Hello,
I have some questions in aim to have a radius server with some specific attributs for customer. It is for a PPTP server :
I have found attributs for remote ip (Framed-IP-Address). But I don’t found for “local ip” and “routes” (I have to specify the route for each customer). Questions :
Thank you.
I’m not sure that the supported RADIUS attributes https://wiki.mikrotik.com/wiki/Manual:RADIUS_Client#Supported_RADIUS_Attributes have made it to the new help pages.
And stop using PPTP, it has been known to be insecure for at least a decade.
Thank for reply. I have found attributs for local IP and route (Framed-Routes). Btw, How can I check in my CHR if it is the right route that Radius assigned ?
Indeed, It also works with L2TP as well as PPTP. Radius > ipsec.
They will appear as dynamic entries under /ip route with the name of the PPPTP/L2TP connection as the gateway.
Thank you. Btw, it doesn’t appear while I assigned the Framed-Route attribute in my daloRADIUS :
Reply attributes > Framed-Route = 192.168.0.1/24.
Is there another setting that I have to set ?
Per the wiki page for the Framed-Route attribute Format is specified in RFC 2865 (Ch. 5.22) so you should be sending 192.168.0.1/24 0.0.0.0 1
I tried “192.168.0.1/24 0.0.0.0 1” into Framed-Route (in replycheck). Same, it doesn’t appear in IP>routes.
Have I to change the IP addr for the route ? I only want to set this option in aim to be sure that is functional via daloradius.
I can’t immediately recall if the Mikrotik rejects routes where the subnet bits are not zero, so for 192.168.0.1/24 it should really be 192.168.0.0/24
I tried : 192.168.0.0/24 192.168.0.1 1
Same, it doesn’t appear on IP>routes.
Is 192.168.0.1 the client remote address? It is safer to use 0.0.0.0 which indicates to use the tunnel regardless of address.
An alternate method is to use Framed-IP-Address and Framed-IP-Netmask if the address is part of the routed subnet, in place of using Framed-IP-Address and Framed-Route.
Finally it’s work. My CHR’s config :
WAN : 192.168.0.18/24 (router in DMZ)
LAN PPP : 192.168.0.60/24 ( = local IP)
Daloradius :
Framed-IP-Address 192.168.0.220/24 ( = remote client PPP IP)

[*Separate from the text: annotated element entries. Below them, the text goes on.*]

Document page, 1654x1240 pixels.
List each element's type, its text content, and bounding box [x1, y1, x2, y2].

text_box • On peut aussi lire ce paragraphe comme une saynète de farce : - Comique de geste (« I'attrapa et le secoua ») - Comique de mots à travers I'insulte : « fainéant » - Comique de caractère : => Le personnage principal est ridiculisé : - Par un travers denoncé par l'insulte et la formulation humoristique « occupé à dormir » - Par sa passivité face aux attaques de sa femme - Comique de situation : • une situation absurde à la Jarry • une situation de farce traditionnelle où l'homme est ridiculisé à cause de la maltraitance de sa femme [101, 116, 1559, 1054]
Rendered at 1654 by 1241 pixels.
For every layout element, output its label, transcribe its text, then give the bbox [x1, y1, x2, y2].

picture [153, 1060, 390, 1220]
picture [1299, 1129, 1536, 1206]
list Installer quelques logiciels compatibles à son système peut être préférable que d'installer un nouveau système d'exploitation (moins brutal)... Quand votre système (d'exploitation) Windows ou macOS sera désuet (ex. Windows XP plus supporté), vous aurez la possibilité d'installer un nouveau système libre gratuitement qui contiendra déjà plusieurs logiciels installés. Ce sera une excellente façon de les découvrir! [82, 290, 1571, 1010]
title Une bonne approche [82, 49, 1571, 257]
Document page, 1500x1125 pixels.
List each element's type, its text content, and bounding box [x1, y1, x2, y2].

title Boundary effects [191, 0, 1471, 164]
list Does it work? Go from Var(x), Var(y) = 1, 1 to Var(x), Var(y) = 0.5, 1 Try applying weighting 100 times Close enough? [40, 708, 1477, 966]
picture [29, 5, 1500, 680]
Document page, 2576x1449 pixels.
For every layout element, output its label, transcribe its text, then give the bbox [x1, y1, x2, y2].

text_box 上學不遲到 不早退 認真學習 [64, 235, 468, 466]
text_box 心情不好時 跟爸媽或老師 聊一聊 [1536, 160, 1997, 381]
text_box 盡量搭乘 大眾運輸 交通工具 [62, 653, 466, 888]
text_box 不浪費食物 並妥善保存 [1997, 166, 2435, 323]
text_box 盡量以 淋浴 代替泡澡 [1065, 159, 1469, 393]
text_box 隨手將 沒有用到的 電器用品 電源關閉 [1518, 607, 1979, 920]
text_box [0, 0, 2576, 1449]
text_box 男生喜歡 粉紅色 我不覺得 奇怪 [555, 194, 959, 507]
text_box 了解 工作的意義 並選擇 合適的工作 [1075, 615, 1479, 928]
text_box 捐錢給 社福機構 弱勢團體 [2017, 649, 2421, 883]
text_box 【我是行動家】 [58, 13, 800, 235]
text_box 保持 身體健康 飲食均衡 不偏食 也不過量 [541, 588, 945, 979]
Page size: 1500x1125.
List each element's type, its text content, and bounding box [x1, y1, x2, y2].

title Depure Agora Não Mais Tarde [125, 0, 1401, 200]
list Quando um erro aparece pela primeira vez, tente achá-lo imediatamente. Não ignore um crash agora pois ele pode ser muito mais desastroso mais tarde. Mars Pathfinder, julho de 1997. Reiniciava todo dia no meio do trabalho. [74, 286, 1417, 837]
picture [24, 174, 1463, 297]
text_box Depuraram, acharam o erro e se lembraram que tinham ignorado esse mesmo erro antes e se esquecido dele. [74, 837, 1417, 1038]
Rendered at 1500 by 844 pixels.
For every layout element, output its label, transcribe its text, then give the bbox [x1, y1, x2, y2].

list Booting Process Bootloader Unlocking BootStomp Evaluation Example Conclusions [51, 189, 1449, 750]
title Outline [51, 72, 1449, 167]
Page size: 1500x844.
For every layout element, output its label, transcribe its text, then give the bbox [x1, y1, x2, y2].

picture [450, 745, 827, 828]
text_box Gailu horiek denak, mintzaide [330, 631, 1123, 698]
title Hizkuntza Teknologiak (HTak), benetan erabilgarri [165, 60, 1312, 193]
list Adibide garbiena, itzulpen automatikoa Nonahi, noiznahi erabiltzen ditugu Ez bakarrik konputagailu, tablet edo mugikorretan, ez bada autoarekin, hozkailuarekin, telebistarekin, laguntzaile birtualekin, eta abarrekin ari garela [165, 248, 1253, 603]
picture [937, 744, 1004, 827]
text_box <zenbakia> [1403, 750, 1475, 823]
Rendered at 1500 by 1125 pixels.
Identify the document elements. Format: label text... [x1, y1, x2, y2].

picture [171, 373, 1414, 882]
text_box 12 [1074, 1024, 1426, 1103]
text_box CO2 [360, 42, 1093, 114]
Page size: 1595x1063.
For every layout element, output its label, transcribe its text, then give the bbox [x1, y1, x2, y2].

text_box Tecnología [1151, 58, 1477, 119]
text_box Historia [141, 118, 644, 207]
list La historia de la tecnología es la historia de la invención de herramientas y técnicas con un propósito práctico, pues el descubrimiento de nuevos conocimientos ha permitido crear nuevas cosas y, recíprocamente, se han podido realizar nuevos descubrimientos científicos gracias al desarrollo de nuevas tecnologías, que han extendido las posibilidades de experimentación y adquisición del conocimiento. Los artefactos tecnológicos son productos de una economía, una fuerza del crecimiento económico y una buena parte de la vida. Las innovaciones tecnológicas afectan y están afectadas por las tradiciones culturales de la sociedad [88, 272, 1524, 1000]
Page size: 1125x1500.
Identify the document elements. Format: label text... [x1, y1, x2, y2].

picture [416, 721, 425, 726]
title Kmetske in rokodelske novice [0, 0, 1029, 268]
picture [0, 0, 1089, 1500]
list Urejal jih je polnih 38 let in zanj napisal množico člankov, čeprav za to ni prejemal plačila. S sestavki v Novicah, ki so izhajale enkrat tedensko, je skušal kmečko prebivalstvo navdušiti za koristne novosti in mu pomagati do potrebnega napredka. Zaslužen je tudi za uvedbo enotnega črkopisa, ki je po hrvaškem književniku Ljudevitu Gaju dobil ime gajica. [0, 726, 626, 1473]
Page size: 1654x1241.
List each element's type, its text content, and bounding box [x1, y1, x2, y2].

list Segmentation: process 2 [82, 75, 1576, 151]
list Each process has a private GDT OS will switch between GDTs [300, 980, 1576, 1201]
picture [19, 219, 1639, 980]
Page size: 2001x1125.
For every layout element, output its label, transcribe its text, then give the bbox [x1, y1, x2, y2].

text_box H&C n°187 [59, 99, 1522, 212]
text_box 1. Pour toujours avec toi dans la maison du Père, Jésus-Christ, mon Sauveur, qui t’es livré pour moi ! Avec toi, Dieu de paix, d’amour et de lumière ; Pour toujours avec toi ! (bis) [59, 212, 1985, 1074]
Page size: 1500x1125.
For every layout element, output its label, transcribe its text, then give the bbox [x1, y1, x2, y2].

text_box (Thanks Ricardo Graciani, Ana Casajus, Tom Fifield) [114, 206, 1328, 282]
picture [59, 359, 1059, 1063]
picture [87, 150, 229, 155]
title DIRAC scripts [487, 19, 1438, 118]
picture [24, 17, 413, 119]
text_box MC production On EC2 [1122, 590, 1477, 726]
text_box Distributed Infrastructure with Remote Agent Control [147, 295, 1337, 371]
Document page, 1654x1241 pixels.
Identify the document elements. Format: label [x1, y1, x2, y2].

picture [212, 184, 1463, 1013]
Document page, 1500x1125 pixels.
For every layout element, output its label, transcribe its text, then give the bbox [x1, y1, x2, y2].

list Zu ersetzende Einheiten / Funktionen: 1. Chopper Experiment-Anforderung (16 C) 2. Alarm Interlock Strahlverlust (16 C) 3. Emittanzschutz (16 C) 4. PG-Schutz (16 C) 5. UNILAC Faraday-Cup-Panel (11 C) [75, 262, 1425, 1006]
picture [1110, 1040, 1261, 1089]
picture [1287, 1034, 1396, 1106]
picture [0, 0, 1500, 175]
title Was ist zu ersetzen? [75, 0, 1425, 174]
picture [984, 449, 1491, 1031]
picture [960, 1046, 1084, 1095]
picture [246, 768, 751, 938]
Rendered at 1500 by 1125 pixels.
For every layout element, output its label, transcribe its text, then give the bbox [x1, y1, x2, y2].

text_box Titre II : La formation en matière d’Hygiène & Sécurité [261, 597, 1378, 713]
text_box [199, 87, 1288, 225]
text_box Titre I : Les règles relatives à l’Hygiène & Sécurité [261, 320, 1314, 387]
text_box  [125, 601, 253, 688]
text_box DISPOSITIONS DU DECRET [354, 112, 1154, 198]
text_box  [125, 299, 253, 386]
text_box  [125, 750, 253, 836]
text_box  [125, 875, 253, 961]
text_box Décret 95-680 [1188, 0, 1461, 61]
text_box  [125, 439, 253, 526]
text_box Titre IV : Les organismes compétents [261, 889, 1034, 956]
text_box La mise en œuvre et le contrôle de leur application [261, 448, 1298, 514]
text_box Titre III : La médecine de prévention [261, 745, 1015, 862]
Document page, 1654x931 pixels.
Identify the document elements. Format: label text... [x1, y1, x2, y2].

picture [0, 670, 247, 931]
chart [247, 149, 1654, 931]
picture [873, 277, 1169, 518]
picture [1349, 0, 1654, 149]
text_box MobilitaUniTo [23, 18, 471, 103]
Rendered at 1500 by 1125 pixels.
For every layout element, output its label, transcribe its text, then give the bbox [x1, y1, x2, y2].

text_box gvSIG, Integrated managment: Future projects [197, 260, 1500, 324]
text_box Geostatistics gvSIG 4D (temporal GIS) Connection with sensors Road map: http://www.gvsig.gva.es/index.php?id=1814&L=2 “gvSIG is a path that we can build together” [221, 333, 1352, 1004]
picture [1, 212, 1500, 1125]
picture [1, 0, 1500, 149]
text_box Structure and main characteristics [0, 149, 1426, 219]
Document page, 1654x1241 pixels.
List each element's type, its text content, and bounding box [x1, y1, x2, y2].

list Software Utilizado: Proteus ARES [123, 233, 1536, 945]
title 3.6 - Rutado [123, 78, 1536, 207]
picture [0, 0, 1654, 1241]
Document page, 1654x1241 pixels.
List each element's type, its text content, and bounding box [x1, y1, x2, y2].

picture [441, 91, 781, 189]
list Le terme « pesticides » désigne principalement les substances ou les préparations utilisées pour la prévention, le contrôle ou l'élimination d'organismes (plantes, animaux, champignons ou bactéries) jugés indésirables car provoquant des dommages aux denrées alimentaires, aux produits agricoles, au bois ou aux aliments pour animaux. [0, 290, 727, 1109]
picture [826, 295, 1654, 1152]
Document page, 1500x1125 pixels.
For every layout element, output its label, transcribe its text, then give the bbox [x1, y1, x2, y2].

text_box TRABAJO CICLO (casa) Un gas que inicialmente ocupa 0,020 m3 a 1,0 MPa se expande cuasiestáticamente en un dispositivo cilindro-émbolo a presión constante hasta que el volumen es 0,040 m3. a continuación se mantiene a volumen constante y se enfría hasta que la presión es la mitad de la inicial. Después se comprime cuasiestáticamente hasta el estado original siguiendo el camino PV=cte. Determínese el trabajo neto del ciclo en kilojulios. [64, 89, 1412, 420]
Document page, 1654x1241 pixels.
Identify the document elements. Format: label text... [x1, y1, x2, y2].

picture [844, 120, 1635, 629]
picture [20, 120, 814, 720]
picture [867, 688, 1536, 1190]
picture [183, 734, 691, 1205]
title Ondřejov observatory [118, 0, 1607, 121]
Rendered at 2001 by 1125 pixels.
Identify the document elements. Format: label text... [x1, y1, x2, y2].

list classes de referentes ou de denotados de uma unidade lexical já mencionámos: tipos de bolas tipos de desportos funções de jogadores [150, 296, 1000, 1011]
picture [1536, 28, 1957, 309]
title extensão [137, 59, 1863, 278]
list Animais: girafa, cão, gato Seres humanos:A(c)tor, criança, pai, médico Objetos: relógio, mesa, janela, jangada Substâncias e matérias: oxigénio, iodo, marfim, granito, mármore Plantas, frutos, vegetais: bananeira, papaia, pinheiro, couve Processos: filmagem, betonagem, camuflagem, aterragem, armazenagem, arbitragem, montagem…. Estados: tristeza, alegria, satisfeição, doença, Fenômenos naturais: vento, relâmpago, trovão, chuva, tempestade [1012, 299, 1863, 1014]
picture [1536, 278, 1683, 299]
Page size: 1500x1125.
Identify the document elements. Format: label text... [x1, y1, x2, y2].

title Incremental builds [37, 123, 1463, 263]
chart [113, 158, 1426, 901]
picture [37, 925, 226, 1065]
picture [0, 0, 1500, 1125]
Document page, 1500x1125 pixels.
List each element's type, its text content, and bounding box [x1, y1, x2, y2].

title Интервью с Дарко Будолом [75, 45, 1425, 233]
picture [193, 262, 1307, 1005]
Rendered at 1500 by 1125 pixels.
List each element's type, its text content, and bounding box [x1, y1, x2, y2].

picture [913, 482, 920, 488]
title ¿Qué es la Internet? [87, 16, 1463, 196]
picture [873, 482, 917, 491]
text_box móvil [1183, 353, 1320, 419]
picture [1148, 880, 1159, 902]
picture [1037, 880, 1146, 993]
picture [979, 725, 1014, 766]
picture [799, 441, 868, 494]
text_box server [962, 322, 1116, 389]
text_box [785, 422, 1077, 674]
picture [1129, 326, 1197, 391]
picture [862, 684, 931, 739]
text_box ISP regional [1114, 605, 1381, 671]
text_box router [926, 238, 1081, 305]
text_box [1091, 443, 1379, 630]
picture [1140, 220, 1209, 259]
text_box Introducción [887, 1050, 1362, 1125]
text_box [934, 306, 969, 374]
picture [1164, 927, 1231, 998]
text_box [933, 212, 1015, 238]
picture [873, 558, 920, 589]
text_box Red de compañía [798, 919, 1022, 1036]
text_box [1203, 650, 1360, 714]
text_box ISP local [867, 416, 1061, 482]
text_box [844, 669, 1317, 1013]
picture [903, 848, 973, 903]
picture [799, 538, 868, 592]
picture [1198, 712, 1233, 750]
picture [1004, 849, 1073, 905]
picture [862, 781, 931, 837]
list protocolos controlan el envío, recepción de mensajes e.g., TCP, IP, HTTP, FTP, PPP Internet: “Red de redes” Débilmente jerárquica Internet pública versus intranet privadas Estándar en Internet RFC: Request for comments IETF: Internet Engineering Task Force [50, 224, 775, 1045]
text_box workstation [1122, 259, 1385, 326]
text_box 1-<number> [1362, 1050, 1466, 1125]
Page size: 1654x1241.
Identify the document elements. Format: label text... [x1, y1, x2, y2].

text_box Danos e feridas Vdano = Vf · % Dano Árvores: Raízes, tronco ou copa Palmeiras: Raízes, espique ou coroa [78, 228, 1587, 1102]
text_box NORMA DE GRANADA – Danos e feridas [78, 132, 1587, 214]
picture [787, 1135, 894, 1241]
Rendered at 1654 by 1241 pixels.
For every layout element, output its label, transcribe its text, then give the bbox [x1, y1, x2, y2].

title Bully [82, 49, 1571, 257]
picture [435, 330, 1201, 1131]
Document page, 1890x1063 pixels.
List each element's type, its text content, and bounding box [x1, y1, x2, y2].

Framed-Route : 192.168.0.0/24 192.168.0.220 1
Then, on IP>Route, I have :
DAd+ : 0.0.0.0/0 192.168.0.1
DAC+ : 192.168.0.0./24 radius
DAC+ : 192.168.0.0./24 WAN
Dv : 192.168.0.0/24 192.168.0.220
DAC : 192.168.0.220 → pptp-client
Btw, it is right if I have 2 routes : the DAC & Dv (that I had manually via daloradius) for PPTP client IP ?
thank you.
Two routes is correct - one from the point-to-point tunnel, the second the subnet route.
However you can’t have the same subnet on both your CHR and the remote client, routing relies on subnets not overlapping with each other as it has no way of knowing which interface to use if they do.
Yes, it is just to test the function Framed-Route.
Moreover, do you know if it is possible to add those attributs in MangoSpot ? I tested only for daloradius. I don’t find for MangoSpot.
That isn’t something I have used, if it doesn’t have options for specfic RADIUS reply attributes it depends if it has any mechanism for adding generic/custom ones.